START SELECTED TEXT
To better interpret changes in the 90+ NPL ratio, examining 15-90 day NPL trends over the past four quarters is essential, as these trends indicate how early delinquencies develop and influence long-term delinquency dynamics.
4. Financial Analysis
Revenue
Nu achieved a new quarterly record with revenue of $2.94 billion, a 38% YoY increase and 56% on an FXN basis. While growth appears slower on a reported basis, the FXN growth rate aligns more closely with the 65% FXN growth seen in Q2 2024. This momentum was driven by a combination of increased active customers, cross-selling and up-selling efforts, and the launch of new products that boosted ARPAC.
Interest income, representing 84% of total revenue, grew by 62% YoY on an FXN basis, reaching $2.47 billion. This increase was primarily fueled by:
Strong performance from the consumer finance portfolio, supported by expansion in loans and credit card offerings.
A favorable credit mix, with a notable rise in installment-based credit card transactions.
Fees, which make up 16% of total revenue, rose by 32% YoY on an FXN basis, totaling $469 million. This growth was driven by higher interchange fees from increased credit and prepaid card purchase volumes, reflecting ongoing customer base and activity growth, as well as late fees tied to Nu’s expanding credit portfolio. This is the first time Nu has highlighted late fees as a revenue driver, an area worth monitoring.
Gross Margin
Nu achieved a gross profit of $1.35 billion, representing FXN growth of 67% YoY, with the gross profit margin improving to 45.8% from 42.8% in Q3 2023.
The interest income gross margin rose to 38%, up from 33% in Q3 2023, while the fees gross margin held steady at 87%, up slightly from 86% in Q3 2023. Despite higher costs in newer markets, gross margins improved, thanks to positive performance trends in Brazil, which helped offset investment expenses in Mexico and Colombia.
Operating Margin
Nu's operating profit surged by 76% to $724 million, with the operating margin expanding to 25%, up from 19% YoY. This operational leverage—a key feature of Nu's business model—continues to strengthen, even amid significant investments in Mexico and Colombia.
As revenue grows, operating expenses rise at a slower pace. This is evidenced by the decline in customer service, marketing, and general & administrative expenses as a percentage of revenue, which dropped from 24% in Q3 2023 to 21% in Q3 2024.
END SELECTED TEXT
• **ACTIONS TO TAKE**:
1 - In the Nu financial analysis, reproduce the passage from "To better interpret" to "long-term delinquency dynamics." word for word.
2 - Answer these questions using the Nu financial analysis:
(a) What was the gross profit margin in Q3 2023?
(b) What percentage of total revenue do fees make up?
(c) To what level did the operating margin expand?
START DATA SECTION
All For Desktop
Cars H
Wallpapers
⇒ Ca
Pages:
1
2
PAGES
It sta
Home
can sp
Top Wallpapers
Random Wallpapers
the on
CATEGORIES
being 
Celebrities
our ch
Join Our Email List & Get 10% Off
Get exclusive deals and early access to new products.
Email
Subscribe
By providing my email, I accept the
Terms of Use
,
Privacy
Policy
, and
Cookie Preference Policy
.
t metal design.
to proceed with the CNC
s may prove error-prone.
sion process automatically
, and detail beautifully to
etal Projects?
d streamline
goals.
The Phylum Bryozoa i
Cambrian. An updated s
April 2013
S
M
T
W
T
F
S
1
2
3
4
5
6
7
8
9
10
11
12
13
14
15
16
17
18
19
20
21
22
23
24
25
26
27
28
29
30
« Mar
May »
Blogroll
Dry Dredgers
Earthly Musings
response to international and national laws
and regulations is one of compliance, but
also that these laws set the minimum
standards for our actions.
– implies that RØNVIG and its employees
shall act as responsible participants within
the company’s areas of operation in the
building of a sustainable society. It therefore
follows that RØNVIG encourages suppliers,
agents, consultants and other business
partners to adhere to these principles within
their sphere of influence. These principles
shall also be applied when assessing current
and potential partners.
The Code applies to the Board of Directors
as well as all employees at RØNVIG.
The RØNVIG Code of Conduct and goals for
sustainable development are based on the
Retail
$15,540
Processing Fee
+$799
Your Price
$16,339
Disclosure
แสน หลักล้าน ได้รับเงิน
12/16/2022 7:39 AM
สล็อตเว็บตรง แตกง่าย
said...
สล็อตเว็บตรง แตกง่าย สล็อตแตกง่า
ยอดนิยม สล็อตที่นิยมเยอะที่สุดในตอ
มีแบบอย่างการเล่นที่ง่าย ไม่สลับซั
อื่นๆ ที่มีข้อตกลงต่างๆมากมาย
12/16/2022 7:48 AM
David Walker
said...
END DATA SECTION
• **SOLUTIONS**:
1 -
To better interpret changes in the 90+ NPL ratio, examining 15-90 day NPL trends over the past four quarters is essential, as these trends indicate how early delinquencies develop and influence long-term delinquency dynamics.

2 -
(a) 42.8%
(b) 16%
(c) 25%